The conflict between Urban Renewal Authority (URA) chairman Victor So and the agency’s outgoing managing director Iris Tam could have stemmed from more than just the purported differences between the two over the URA’s role and direction, according to a report.
According to Ming Pao Daily News, the discord at the top may have something to do with redevelopment proposals for the Kim Shin Lane buildings in Sham Shui Po district.
It is believed that So was wary that the URA could register a net loss of up to HK$4 billion on the renewal project at the Sham Shui Po site. Amid such concern, he is said to have recommended that the agency should consider balancing the books by purchasing some of the old flats at market price and renting out the units after refurbishment.
The initiative will help the URA avoid pay huge sums as compensation to existing occupants under the normal redevelopment process, So had argued, according to the report.
Now, some members of URA’s management disagreed with So as they felt the proposed purchases would be seen as amounting to speculative activity in the market, the report said.
The critics felt So was exceeding his rights in making the recommendation, but the latter insisted that the agency explore the possibility and put the proposal before the board, it said.
Under current regulations, URA is obliged to compensate an owner for surrendering a flat with an amount equivalent to a seven-year-old flat of a similar size. Since Kim Shin Lane is a high-density project with around 1,000 flats, the amount of compensation could be astronomical.
So’s idea had been to pursue an alternative route. Instead of buying the flats from current owners and making compensation and partnering with a property developer for total reconstruction, his proposal was to snap up flats at market prices and rent them out after refurbishing to create streams of monthly income.
The URA has estimated that it could buy around 20 such flats with an annual spend of HK$100 million. That means it can purchase around 100 flats over five years, or one tenth of the total number of flats at the site.
However, it was said that So would not rule out the possibility of going back to the traditional renewal model once the URA has bought a significant number of flats, although sources close to So have clarified that such scenario would not happen if the Kim Shin Lane project is chosen for refurbishment.

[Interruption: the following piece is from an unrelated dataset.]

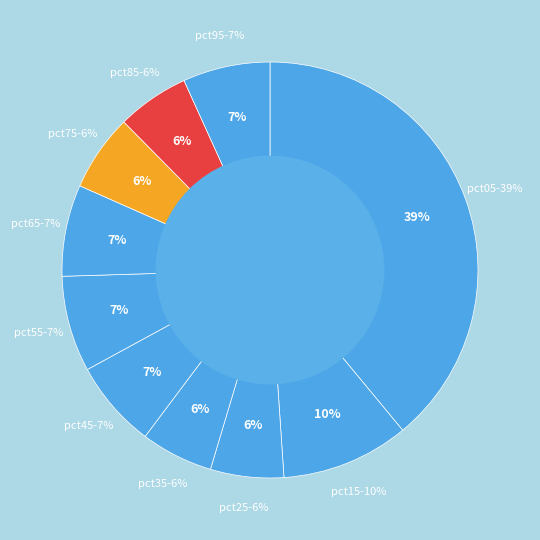

What percentage is the pct95 slice, to the nearest percent?

7%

Following Iris Tam’s recent resignation, URA Executive Director Pius Cheng is said to have criticized the chairman for requesting the management team to implement projects that go beyond the existing URA laws.
A URA management team member who wished to remain anonymous told Ming Pao that the agency’s chairman and non-executive directors have in the past always avoided giving specific instructions on highly sensitive commercial issues in order to avoid conflicts of interest with their own personal businesses.
The recent decisions by So apparently violated those protocols and have therefore drawn vigorous opposition from Tam and other directors.
Other members of management are worried that URA’s cash flow will be affected if the agency purchases flats in the Kim Shin Lane project.
URA non-executive director Stanley Wong said the refurbishment and rental proposal was an attempt to go beyond the existing urban renewal framework.
There have been some discussions on whether the URA should merely take up a facilitator’s role in helping owners of old flats undertake refurbishment, or if the agency should simply buy up flats for rental purposes. However, no conclusions have been reached so far.
Wong stressed that a site could not be considered for renewal if it was selected for the refurbishment scheme, as it would create disputes as to whether the URA is trying to avoid making compensations.
Such disputes could trigger judicial reviews, he warned.